Breslin: China’s Story is a story of Market Success
In 1980s many visionary young Europeans came to China hoping that they would see a different model of socialism from the one in the Soviet Union. Some were inspired with what they found; the majority, however, was disappointed and left soon after.
It is indisputable that China’s success story is a story of market success. It is the private sector and the invisible hand that have enriched the middle class of the country. China is a market economy but not a liberal one, as the United States or Western Europe. Thus the state still enjoys significant influence, particularly in strategic sectors, and acts as the ultimate arbitrator over resources and strategic design. The state controls the commanding heights of the economy through which it can shape the direction of the market. In addition, the financial system complements state sector’s initiatives providing essential funding and acting as a catalyst to central planning.
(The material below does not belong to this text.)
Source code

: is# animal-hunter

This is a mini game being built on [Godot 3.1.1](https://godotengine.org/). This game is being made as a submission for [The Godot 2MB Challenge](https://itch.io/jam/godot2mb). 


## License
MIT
The Chinese state controls prices in crucial sectors and it has created a very complex system of SOEs. The most interesting case is that of pyramid companies; that is, of seemingly private enterprises that look like private on the surface, yet they are eventually owned by SOEs. Lately the SOE reform document makes a contradictory call. On the one hand it calls to reform SOEs and turn them into market actors while at the same time it asks for the control of the soul of the organizations and strength the power of the party.
The question of China’s economy is also a question relevant to China’s power. Power as it is widely accepted can be broken down in two categories: soft and hard power. Soft power includes productive power, material power, financial power. The latter is something that China is gaining fast. But there is also a third one, imagined power or marketing power; it is about how other actors perceive you. If China is perceived as an all mighty entity and then states design policies to deal with such an image of China, then it becomes a self-fulfilling prophecy and China will after all become all mighty transitioning from a mighty phantom to a true physical behemoth. Finally, there is also an interesting concept of power that Suzan Strange calls Structural Power. Structural power is about being able to shape the way that others interact not with you but with each other. And I think this is something that people are scared of in the sense of Martin Jacques idea on how China will rule the world. How will China behave? A case study to test this latter dimension of Chinese power could be the newly led Chinese institutional initiatives with the AIIB and the BRICS bank.